Recall the definition of covariance: $$\text{Cov}(S(t_i), S(t_j)) = E[S(t_i)S(t_j)] - E[S(t_i)]E[S(t_j)].$$
Calculate the product of expectations: The expected value of $S(t)$ is $E[S(t)] = S_0 e^{\mu t}$. Therefore, the product of the expectations is: $$E[S(t_i)]E[S(t_j)] = (S_0 e^{\mu t_i})(S_0 e^{\mu t_j}) = S_0^2 e^{\mu(t_i + t_j)}$$
Calculate the expectation of the product, $E[S(t_i)S(t_j)]$: $$\begin{aligned} S(t_i)S(t_j) &= S_0 e^{(\mu - \frac{\sigma^2}{2})t_i + \sigma W(t_i)} \cdot S_0 e^{(\mu - \frac{\sigma^2}{2})t_j + \sigma W(t_j)} \\ &= S_0^2 \exp\left( (\mu - \frac{\sigma^2}{2})(t_i + t_j) + \sigma \left(W(t_i) + W(t_j) \right) \right) \end{aligned}$$ The exponent is a normal random variable. Let's call it $Y$: $$Y = (\mu - \frac{\sigma^2}{2})(t_i + t_j) + \sigma\left(W(t_i) + W(t_j)\right)$$ To find the expectation of $e^Y$, we use the property that if $Y \sim N(\text{mean}, \text{variance})$, then $E[e^Y] = e^{\text{mean} + \frac{1}{2}\text{variance}}$.

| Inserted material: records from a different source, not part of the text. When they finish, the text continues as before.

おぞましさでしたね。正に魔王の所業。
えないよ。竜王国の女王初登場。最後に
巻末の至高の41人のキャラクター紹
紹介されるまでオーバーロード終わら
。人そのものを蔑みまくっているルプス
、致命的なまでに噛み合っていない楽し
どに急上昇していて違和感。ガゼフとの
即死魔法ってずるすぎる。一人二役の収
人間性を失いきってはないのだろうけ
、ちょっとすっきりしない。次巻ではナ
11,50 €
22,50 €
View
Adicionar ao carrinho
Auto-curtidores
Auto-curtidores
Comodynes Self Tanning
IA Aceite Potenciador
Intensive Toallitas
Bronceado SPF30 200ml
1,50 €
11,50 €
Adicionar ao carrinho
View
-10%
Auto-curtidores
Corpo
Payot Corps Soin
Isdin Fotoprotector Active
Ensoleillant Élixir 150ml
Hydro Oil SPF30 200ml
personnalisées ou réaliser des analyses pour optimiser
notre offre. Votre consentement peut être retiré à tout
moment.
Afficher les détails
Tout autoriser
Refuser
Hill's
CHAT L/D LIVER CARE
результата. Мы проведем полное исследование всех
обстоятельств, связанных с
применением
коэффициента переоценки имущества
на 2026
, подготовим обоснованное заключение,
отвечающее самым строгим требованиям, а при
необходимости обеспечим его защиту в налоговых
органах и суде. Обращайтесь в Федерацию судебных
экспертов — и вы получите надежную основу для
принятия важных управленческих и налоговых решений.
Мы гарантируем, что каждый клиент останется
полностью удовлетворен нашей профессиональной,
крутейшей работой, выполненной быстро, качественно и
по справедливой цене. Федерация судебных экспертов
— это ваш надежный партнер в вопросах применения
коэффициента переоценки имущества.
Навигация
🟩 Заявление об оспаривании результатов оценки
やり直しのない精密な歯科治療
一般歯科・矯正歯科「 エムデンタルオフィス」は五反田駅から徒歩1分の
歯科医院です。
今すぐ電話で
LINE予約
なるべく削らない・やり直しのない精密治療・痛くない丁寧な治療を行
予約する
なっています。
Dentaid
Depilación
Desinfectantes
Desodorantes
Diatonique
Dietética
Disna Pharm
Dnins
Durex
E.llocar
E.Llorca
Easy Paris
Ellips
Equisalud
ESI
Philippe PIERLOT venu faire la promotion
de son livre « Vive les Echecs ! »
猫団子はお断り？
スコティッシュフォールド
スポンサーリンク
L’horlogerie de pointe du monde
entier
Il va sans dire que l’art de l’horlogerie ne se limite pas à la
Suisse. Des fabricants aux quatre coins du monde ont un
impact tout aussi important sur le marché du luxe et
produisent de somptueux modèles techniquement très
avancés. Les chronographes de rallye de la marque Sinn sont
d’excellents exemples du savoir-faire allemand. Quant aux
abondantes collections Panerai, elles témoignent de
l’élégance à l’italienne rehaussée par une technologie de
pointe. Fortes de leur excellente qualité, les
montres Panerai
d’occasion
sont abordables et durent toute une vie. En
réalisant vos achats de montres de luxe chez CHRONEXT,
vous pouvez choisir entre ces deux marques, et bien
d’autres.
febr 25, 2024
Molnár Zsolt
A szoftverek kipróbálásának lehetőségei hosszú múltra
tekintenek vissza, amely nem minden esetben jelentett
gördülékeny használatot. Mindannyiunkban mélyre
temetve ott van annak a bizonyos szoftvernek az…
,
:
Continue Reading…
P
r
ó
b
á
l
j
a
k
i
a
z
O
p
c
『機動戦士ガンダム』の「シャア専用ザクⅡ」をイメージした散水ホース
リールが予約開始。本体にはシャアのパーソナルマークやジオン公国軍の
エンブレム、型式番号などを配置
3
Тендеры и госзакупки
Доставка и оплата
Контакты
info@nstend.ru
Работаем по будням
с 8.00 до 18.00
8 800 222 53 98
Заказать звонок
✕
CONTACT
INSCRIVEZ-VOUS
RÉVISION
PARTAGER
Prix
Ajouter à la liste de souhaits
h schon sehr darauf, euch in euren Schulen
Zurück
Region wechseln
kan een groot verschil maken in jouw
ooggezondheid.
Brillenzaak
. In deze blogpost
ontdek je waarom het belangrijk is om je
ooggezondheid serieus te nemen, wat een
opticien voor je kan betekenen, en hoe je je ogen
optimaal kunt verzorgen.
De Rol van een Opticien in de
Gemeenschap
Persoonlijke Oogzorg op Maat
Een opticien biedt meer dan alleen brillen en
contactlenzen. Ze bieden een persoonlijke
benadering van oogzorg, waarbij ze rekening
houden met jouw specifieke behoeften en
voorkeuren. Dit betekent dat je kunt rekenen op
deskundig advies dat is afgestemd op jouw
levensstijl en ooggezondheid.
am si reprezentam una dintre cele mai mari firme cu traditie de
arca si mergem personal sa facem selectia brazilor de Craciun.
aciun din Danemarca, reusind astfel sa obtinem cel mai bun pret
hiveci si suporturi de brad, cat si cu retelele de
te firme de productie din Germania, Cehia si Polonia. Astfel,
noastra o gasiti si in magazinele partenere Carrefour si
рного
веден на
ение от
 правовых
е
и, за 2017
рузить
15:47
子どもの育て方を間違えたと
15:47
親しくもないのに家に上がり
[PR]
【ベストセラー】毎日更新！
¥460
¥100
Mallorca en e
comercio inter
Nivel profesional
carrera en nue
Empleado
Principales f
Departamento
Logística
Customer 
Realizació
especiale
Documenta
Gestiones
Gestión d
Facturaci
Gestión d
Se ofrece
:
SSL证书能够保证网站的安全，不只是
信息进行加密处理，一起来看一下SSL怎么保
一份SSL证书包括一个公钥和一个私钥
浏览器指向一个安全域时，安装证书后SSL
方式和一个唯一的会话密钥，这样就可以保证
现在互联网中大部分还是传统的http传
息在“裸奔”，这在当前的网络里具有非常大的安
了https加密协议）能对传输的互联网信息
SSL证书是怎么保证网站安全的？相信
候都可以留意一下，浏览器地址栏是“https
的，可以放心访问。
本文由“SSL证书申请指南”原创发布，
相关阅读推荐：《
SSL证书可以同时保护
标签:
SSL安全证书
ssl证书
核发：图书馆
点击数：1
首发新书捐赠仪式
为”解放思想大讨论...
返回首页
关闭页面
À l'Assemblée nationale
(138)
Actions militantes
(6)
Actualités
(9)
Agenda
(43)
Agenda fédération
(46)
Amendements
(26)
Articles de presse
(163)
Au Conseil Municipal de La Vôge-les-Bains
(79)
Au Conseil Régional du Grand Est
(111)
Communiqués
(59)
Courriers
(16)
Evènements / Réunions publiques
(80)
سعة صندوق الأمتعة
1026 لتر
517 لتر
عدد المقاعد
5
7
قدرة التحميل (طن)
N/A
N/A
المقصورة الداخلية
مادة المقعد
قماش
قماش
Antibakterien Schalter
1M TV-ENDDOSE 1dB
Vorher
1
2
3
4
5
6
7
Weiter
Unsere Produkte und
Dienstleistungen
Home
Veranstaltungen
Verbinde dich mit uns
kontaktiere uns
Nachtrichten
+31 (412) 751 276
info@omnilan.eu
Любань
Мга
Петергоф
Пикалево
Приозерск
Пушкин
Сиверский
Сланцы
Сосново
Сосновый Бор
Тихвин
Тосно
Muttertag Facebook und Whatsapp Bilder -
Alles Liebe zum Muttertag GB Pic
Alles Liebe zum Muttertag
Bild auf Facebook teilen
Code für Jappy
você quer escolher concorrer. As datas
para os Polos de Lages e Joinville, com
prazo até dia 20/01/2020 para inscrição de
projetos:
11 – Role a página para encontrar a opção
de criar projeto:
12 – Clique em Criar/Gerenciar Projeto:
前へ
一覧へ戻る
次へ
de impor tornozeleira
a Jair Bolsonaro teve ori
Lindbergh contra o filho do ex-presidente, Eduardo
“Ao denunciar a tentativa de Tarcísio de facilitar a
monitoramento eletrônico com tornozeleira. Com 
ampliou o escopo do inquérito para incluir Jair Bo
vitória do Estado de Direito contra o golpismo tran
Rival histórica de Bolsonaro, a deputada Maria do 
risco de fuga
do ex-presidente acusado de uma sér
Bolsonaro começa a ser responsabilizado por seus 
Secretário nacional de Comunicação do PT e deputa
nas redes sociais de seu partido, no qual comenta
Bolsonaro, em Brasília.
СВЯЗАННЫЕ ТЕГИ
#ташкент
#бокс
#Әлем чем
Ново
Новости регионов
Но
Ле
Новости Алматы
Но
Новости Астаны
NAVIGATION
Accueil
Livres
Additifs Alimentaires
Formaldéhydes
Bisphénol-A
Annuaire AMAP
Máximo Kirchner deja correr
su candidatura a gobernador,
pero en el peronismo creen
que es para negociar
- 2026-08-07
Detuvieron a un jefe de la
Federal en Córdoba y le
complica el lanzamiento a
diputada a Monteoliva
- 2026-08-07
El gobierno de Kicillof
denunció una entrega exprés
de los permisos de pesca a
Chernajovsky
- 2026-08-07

The mean of $Y$ is $E[Y] = E[(\mu - \frac{\sigma^2}{2})(t_i + t_j) + \sigma(W(t_i) + W(t_j))] = (\mu - \frac{\sigma^2}{2})(t_i + t_j).$
The variance of $Y$ is $$\begin{aligned} \text{Var}(Y) &= \text{Var}[(\mu - \frac{\sigma^2}{2})(t_i + t_j) + \sigma(W(t_i) + W(t_j))] \\ &= \text{Var}[\sigma(W(t_i) + W(t_j))] \\ &= \sigma^2 \text{Var}(W(t_i) + W(t_j)) \\ &= \sigma^2(\text{Var}(W(t_i)) + \text{Var}(W(t_j)) + 2\text{Cov}(W(t_i), W(t_j))) \\ &= \sigma^2(t_i + t_j + 2\min(t_i, t_j)) \end{aligned}$$ Now we can compute $E[S(t_i)S(t_j)] = S_0^2 E[e^Y]$: $$\begin{aligned} E[S(t_i)S(t_j)] &= S_0^2 \exp\left( E[Y] + \frac{1}{2}\text{Var}(Y) \right) \\ &= S_0^2 \exp\left( (\mu - \frac{\sigma^2}{2})(t_i + t_j) + \frac{1}{2}\sigma^2 \left(t_i + t_j + 2\min(t_i, t_j)\right) \right) \end{aligned}$$ Simplifying the exponent: $$\begin{aligned} &\mu(t_i + t_j) - \frac{\sigma^2}{2}(t_i+t_j) + \frac{\sigma^2}{2}(t_i+t_j) + \sigma^2\min(t_i,t_j) \\ &= \mu(t_i + t_j) + \sigma^2\min(t_i,t_j) \end{aligned}$$ So, the final expression for the expectation of the product is: $$E[S(t_i)S(t_j)] = S_0^2 e^{\mu(t_i + t_j) + \sigma^2\min(t_i, t_j)}$$
Combine the terms to get the covariance: $$\begin{aligned} \text{Cov}(S(t_i), S(t_j)) &= S_0^2 e^{\mu(t_i + t_j) + \sigma^2\min(t_i, t_j)} - S_0^2 e^{\mu(t_i + t_j)} \\ &= S_0^2 e^{\mu(t_i + t_j)} \left(e^{\sigma^2 \min(t_i, t_j)} - 1\right). \end{aligned}$$